The RNNTM aims to allow the expressions of trust to vary over time as a function of various significant events, such as the exchange of information through message broadcasts, and the possible existence of external adversarial effects, such as cyberattacks, which will affect the trust that can be attributed to different entities. We have therefore constructed a mathematical model where trust levels of each entity are time-varying, where all entities are treated fairly by the attribution of an equal number of “voting rights per unit time” to all of them, and the possibility for each of the entities to express both trust (a positive vote) and distrust (a negative vote) to each other, while each time an entity gives its opinion it also reduces its ability for further votes. In the resulting dynamics, it turns out that trustworthy entities have more impact on the overall resulting “opinion” about other entities.

The details of the model are introduced and developed, and are then illustrated with simulations regarding a network with IoT devices and gateways, which can be subject to communication errors and cyberattacks. Even though we do not exploit its AI capabilities in this paper, the RNNTM is also a machine learning system35,36, so that future work will use existing datasets about trust evaluations to estimate the parameters of the RNNTM which match the predictions from existing measured data. Furthermore, it will be useful to consider other “voting modalities” which can be studied by extending the RNNTM, to cases where entities are required to express clear preferences, e.g., trust in some other entities and distrust in all of the others. Another possible extension may include the rationing of voting rights based on the energy consumption due to the messages exchanged by each entity41.
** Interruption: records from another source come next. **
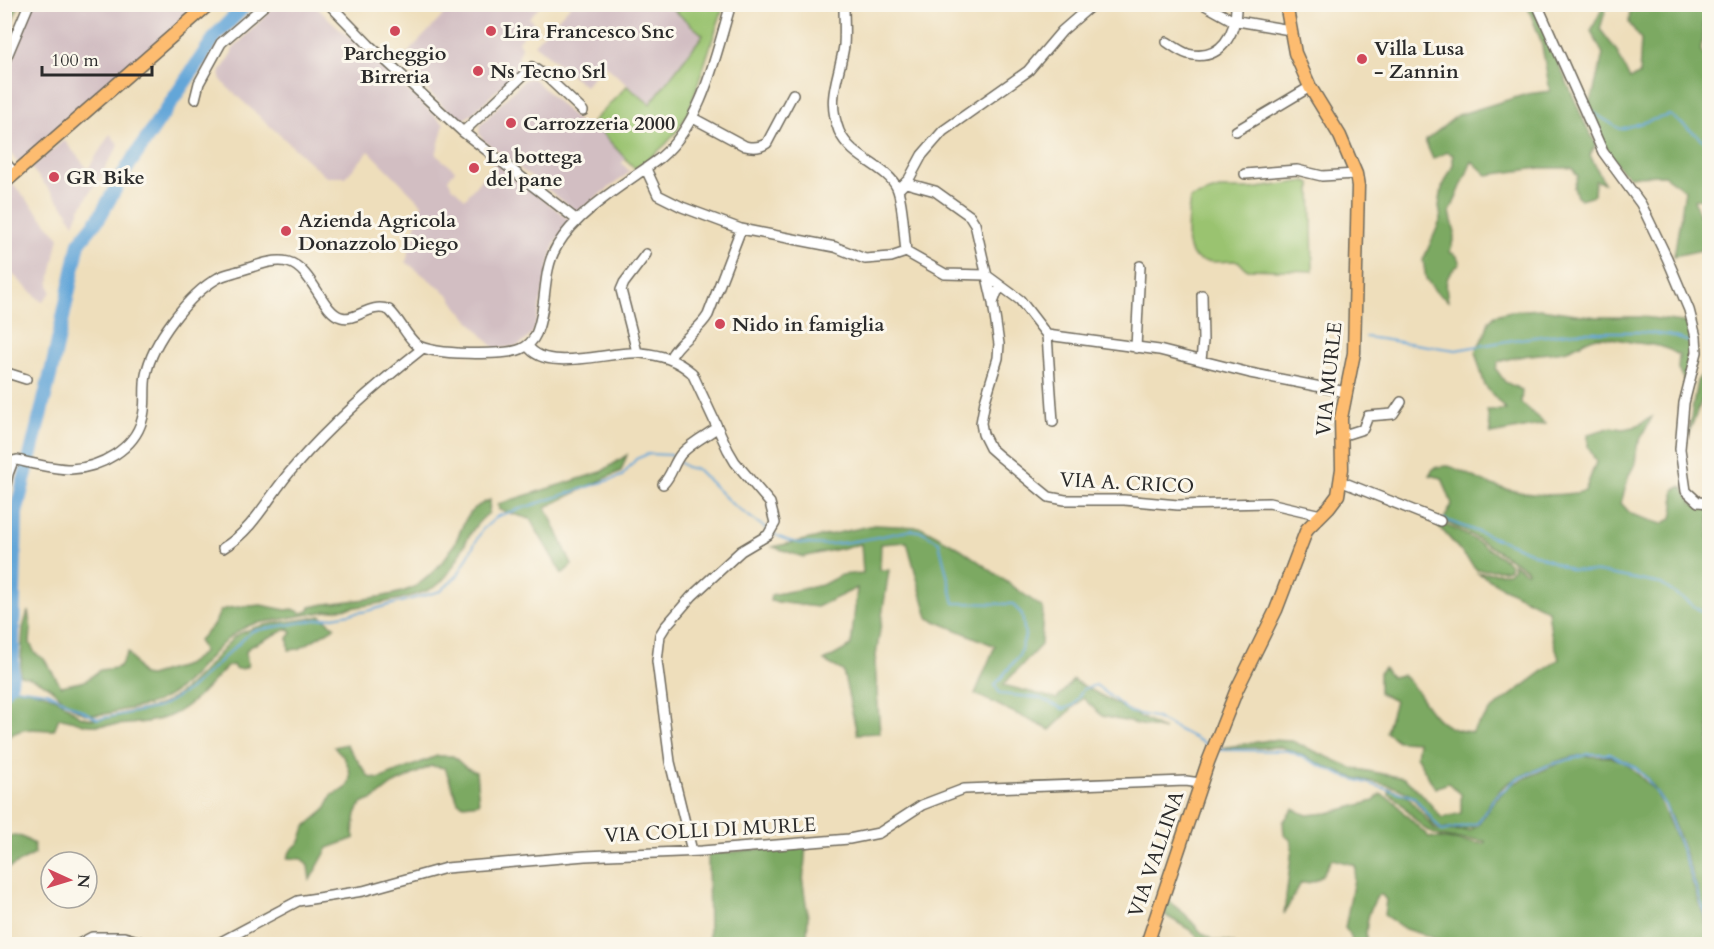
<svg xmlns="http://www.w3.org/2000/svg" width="1714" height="949" font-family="Cardo,serif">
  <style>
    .industrial { fill: #d2bec2 }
    .green { fill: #9ac36f; stroke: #62774d; stroke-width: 1.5 }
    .forest { fill: #7ba962; stroke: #536a46; stroke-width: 1.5 }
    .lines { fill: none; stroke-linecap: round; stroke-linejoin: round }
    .stream { stroke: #64a6d8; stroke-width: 2 }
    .river { stroke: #64a6d8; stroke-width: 14 }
    .minor-casing { stroke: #6f6a5d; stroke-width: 12 }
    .major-casing { stroke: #6f6a5d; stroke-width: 15 }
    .minor { stroke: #fff; stroke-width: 9 }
    .major { stroke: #fdbc6f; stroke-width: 12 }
    .poi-dot { fill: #d1495b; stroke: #fbf7ec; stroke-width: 2 }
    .labels { text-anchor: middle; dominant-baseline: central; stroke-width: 6; stroke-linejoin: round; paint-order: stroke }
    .poi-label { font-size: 20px; font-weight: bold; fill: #2b2b2b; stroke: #fbf7ec; text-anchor: start }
    .street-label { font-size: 20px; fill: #2b2b2b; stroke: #fbf7ec }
  </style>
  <rect width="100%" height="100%" fill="#fbf7ec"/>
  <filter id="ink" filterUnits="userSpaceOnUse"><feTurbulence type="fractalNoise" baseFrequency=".0167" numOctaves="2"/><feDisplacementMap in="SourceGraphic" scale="12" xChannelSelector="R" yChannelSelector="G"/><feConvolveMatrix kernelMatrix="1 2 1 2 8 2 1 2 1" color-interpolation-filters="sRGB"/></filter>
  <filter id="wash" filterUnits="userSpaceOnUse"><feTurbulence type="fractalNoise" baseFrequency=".008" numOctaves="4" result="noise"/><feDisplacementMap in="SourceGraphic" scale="24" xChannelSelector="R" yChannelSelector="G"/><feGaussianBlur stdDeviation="1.35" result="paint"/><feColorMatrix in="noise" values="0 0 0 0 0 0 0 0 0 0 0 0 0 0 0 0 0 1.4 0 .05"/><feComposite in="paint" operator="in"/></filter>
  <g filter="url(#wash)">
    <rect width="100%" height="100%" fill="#eedebb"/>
    <path class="industrial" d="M33 5H203L22 162 16 161 5 145 4 84Z
      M276 5H314L444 124 436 155 455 170 448 179 451 185 465 199 495 162 570 220V223L554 245 534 331 526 340 518 346 495 349 457 307 449 295 406 262 422 204 369 151 346 177H326L226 86 220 78 221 71 232 54V50Z
      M453 5H541L529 18 534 23 518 41 521 47 515 73 472 114 463 120 455 118 399 62Z
      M571 5H668L703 34 650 105 604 64 585 86 534 44Z
      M529 78 534 79 585 128 592 122 626 158 622 163 630 172 577 212 483 140 479 134 480 125 524 80Z
      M110 134 119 145 80 209 74 224 68 215 69 213 31 168 64 140 88 169Z
      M11 185H14L59 237 49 285 51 292 42 302 5 267V191Z"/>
    <path class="green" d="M668 5H724L689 111C675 139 660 151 635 169L592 122 627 86 650 104 703 35Z
      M1306 181 1311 183 1313 271 1246 269 1238 261C1209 261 1186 269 1187 231 1188 220 1187 208 1191 198L1219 189H1251Z"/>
    <path class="forest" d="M5 4 19 5 5 38 4 5Z
      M1527 5H1533L1586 126 1596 144 1590 155 1604 183 1595 181 1594 195 1581 199 1577 197 1574 187 1578 176 1572 168H1540L1487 175 1472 161 1450 212 1455 233 1450 252 1457 256 1460 264C1444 276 1445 282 1448 301L1436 292 1426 279 1423 260 1441 219 1439 206 1442 188 1453 165V155L1447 152 1433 159 1425 141 1458 115 1527 94 1550 91 1541 41Z
      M1604 5H1607L1600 29 1616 50 1630 79 1639 75 1641 39 1629 23 1630 8 1633 5H1705L1701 51 1707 59 1709 58V196L1694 200 1707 235V249L1674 256 1685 190 1664 175 1630 176 1621 170 1603 144 1586 106 1592 98 1603 54 1591 31Z
      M1541 309 1597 317H1643L1690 323 1695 342 1687 386 1678 369 1679 355C1661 344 1650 345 1630 342 1619 340 1609 336 1598 337 1585 339 1575 349 1563 351 1541 355 1520 354 1498 362L1496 369 1505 382 1522 390 1521 403 1545 424 1491 434 1487 410H1506L1485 386 1475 352 1485 334 1489 321 1495 315 1511 311Z
      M1709 336V382L1688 435 1697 381 1706 369 1707 337Z
      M1652 417 1637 446 1635 464 1629 475 1621 503 1631 514 1662 524 1672 518 1674 507V490L1682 486 1692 503 1709 507V930C1703 905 1694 880 1686 856 1661 785 1632 730 1548 765 1535 770 1522 775 1510 782 1503 786 1495 795 1491 801 1484 810 1480 825 1468 829 1459 831 1446 829 1436 828 1428 819 1416 799 1407 793 1390 782 1367 783 1349 776 1325 769 1305 754 1281 747L1220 749 1221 748 1269 740 1292 741 1352 768 1404 778 1421 793 1442 818 1461 813V794L1448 783 1435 788 1416 756 1418 742 1398 741 1386 732 1395 701 1379 693V673L1384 668 1391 677 1403 675C1428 698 1430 731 1472 732L1490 711 1559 659 1551 633 1548 610 1502 587 1478 573H1508L1514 568 1512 563 1526 572 1528 570 1466 532 1443 521 1452 504 1442 478 1429 475 1434 468C1438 467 1444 466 1448 466 1455 467 1478 480 1487 483 1517 495 1554 498 1585 491L1596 462 1588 446V434L1612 427 1623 429 1634 427Z
      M627 455 621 471 546 507 572 565 562 574 530 519 499 510 498 504 601 472Z
      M490 500 489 513C463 532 462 563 440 583 423 599 358 607 334 610 308 614 283 620 257 623 219 633 203 674 170 695 156 705 139 707 123 710 110 713 99 716 86 714 74 711 62 698 53 690 44 682 32 678 20 675L23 628 28 611 31 629 30 643 35 653 44 659 61 686 85 681 100 670 116 668 120 666 128 652 142 675 149 676 186 665 203 653 202 647 198 641 215 623 220 611 228 608 261 605 286 610 293 609 302 613 308 611 310 607 320 605C343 601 397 598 416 586 431 576 445 560 454 545 465 523 464 510 490 500Z
      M1436 523C1460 527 1484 548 1505 559L1509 563 1510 568 1506 570H1477Z
      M874 525 921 527 961 549 1043 608 1041 645 1003 685 1057 699 1073 680 1164 730 1102 716 1083 698 1050 730 975 694 995 646 928 618 907 542 881 544 880 570H889L875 663 880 733 857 734 843 671 824 661 851 646 857 588 817 607 770 601 771 595 822 585 841 575 863 573 861 544 803 557 773 547Z
      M321 616 335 627 299 649 289 650 288 638 292 633 289 628 249 647 246 652 248 666 242 669H235L233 665 228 666C211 682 194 705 172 715 153 724 112 726 90 725 81 725 71 718 59 718L54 730C32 730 24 725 5 739V687C26 689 44 691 62 702 68 707 74 713 80 716 93 722 108 717 121 714 133 711 145 710 157 706 187 695 212 660 234 637 258 621 294 623 321 616Z
      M346 744 369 777 379 779 437 756H453L465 767 476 772 479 803 464 805 458 802 445 768 431 766 392 785 374 799 361 804 356 814 353 834 355 838 328 848 310 880 308 866 302 859 287 858 291 850 300 842 305 827 325 810 332 795C336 793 343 791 346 788 356 774 345 756 334 747Z
      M1582 756 1610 757 1622 761 1634 770 1656 792 1680 847 1704 917 1709 944H1438L1437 939 1405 929 1384 915 1386 900 1382 895H1378C1367 912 1366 925 1366 944H1352L1351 936 1345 928 1356 868 1354 865 1332 859C1322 874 1321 884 1301 883L1284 914 1292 848 1291 840 1284 835 1283 822 1293 809 1307 815 1328 813 1374 801 1380 794 1394 801 1403 812 1429 837 1485 844V841C1470 839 1442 840 1430 832 1413 823 1405 802 1389 794V788L1407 796 1435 830 1470 831 1479 824 1492 803 1510 785 1568 759Z
      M13 835 22 837 34 844 35 854 5 870V838Z
      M806 845 803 883 808 917 807 939 792 936 789 944H709L708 854Z
      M1167 900 1185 914 1201 932 1214 941H1225L1235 944H1205L1190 930 1165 915Z"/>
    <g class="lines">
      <path class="stream" d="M1589 110 1620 129 1670 115 1710 145
        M1366 337 1456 350 1519 339 1576 332H1639L1668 335 1690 342
        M679 462 686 467 698 470 732 504 768 530
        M1443 519 1511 544 1572 570 1598 572 1661 584 1710 617
        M773 533C807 557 873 537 912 530L923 532 939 542 954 603 1012 604 1022 614 1025 636 1019 656 995 685 1000 694 1040 698 1063 709 1074 705 1083 689 1096 685 1130 712 1154 717 1210 746
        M8 687 47 692 98 719 160 707 189 690 252 631 367 611 441 591 458 575 482 530 498 516 622 476 636 459 648 454 671 455 674 458
        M1218 750 1289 751 1343 776 1414 797 1442 831 1478 823 1494 798 1517 779 1549 765 1589 754H1610L1636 768 1647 779 1665 805 1710 926"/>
      <path class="river" d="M4 691 11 682 12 674 16 513 53 364 79 243 99 218 127 168 217 34 247 4"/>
    </g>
  </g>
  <g filter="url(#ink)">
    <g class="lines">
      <defs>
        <path id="minor" d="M329 4 369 45 463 132 577 220
          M844 4C844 18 845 32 844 46 839 79 826 97 839 131 851 159 887 166 897 188 903 201 904 236 906 252
          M1203 4 1232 20 1290 30
          M1537 4 1603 152 1641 204 1667 258 1689 310 1696 337 1697 352 1684 403 1680 449 1686 491 1698 502 1710 503
          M1167 42C1173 46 1181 52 1188 54 1221 62 1237 33 1236 4
          M4 63 29 4
          M195 99 199 83 221 43 266 4
          M693 118 745 146C753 148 760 148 767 143L793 94
          M1236 131 1310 87
          M463 132 532 67 547 77 583 111
          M4 161 15 174
          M646 169 658 195 682 207 741 229 835 247 865 259 891 257 906 252
          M1245 174 1297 170 1322 176 1356 174
          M906 183 935 191 970 216 975 224 993 303 997 292 1002 287
          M898 190 909 179 922 155 943 131 1028 71 1062 31 1093 4
          M906 252 945 274 986 275
          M986 275 1020 300 1047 335 1159 350 1250 373 1346 392
          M993 303 999 344 998 358 985 401 981 423 983 434 990 448 999 456 1049 497 1065 500H1124L1178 505 1269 503 1321 515
          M1047 335 1053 422
          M528 346C546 374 612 350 641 353 661 355 677 360 692 373L728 450 735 462 770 503 775 523 768 535 741 551 692 596 665 627 660 635 657 661 670 762 692 851
          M1136 348 1140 266
          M637 352 621 290 624 283 646 254
          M670 358C679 340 698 332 708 315L741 229
          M1201 360 1203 341 1202 295
          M4 372 26 379
          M1341 436 1363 429 1368 416 1393 414 1401 402
          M1340 481 1440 521
          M663 484C672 475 673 464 681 454 691 443 705 436 717 428
          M4 494 8 474 13 461 17 460C35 464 53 469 71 469 100 468 134 449 142 420 147 406 143 390 146 375 152 342 189 294 218 278 223 275 229 274 235 272 252 268 271 258 288 262 312 268 322 312 341 317 356 322 370 302 389 310 400 320 406 336 417 345 431 355 505 356 521 349 528 346 533 341 536 334 548 306 541 272 557 246 577 211 628 182 660 158 703 122 715 56 731 4
          M223 548C256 528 270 493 295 466 333 422 377 384 423 348
          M79 944 92 937H124L149 944
          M217 944 298 901 363 891 446 868 585 856 702 851 849 839 879 833 922 805 964 789 1186 781 1200 783 1202 778"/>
        <path id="major" d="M4 183 209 4
          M1147 944 1208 762 1237 689 1276 610 1307 529 1329 507 1338 495 1342 469 1341 418 1354 353 1358 186 1356 174 1340 136 1310 87 1295 53 1286 4"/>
      </defs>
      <use href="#minor" class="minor-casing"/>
      <use href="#major" class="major-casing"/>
      <use href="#minor" class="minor"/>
      <use href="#major" class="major"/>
    </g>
  </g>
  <g class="poi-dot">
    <circle cx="395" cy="31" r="6"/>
    <circle cx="491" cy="31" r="6"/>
    <circle cx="1362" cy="59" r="6"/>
    <circle cx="478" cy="71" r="6"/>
    <circle cx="511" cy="123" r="6"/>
    <circle cx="474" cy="168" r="6"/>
    <circle cx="54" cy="177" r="6"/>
    <circle cx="286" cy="231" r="6"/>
    <circle cx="720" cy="324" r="6"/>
  </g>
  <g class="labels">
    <g class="poi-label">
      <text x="503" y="31">Lira Francesco Snc</text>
      <text x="1374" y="48">Villa Lusa<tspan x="1374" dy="23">- Zannin</tspan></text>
      <text x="395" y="53" text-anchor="middle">Parcheggio<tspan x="395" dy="23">Birreria</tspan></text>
      <text x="490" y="71">Ns Tecno Srl</text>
      <text x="523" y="123">Carrozzeria 2000</text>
      <text x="486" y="156">La bottega<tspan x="486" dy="23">del pane</tspan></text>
      <text x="66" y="177">GR Bike</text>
      <text x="298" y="220">Azienda Agricola<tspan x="298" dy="23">Donazzolo Diego</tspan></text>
      <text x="732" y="324">Nido in famiglia</text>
    </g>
    <g class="street-label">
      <text transform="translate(1329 379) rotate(-84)">VIA MURLE</text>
      <text transform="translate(1127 483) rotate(3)">VIA A. CRICO</text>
      <text transform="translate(710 830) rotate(-3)">VIA COLLI DI MURLE</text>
      <text transform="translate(1156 854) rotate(-71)">VIA VALLINA</text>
    </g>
  </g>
  <rect width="1714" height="949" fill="none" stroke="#fbf7ec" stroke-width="24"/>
  <g transform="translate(69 880) rotate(94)"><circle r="28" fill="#fbf7ec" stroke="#a8a59f" stroke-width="1.5"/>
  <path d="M0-4.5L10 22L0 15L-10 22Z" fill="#d1495b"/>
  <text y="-9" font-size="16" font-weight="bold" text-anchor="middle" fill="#2b2b2b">N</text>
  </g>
  <path d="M42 66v9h110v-9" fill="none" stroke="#2b2b2b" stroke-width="3"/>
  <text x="51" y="66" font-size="18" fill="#2b2b2b" stroke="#fbf7ec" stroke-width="4.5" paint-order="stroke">100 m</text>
</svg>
The model and examples developed in this paper show how such a system can result in significant time variations of the trust level. In future work, we plan to show how the RNNTM may be used to dynamically decide about how different IoT gateways may be chosen by IoT devices as a function of the dynamically varying trust metrics of the gateways. We will also examine how these dynamic trust variations may result in workload imbalances and the additional delays that may result in the processing of IoT data that is sent from the devices to IoT gateways.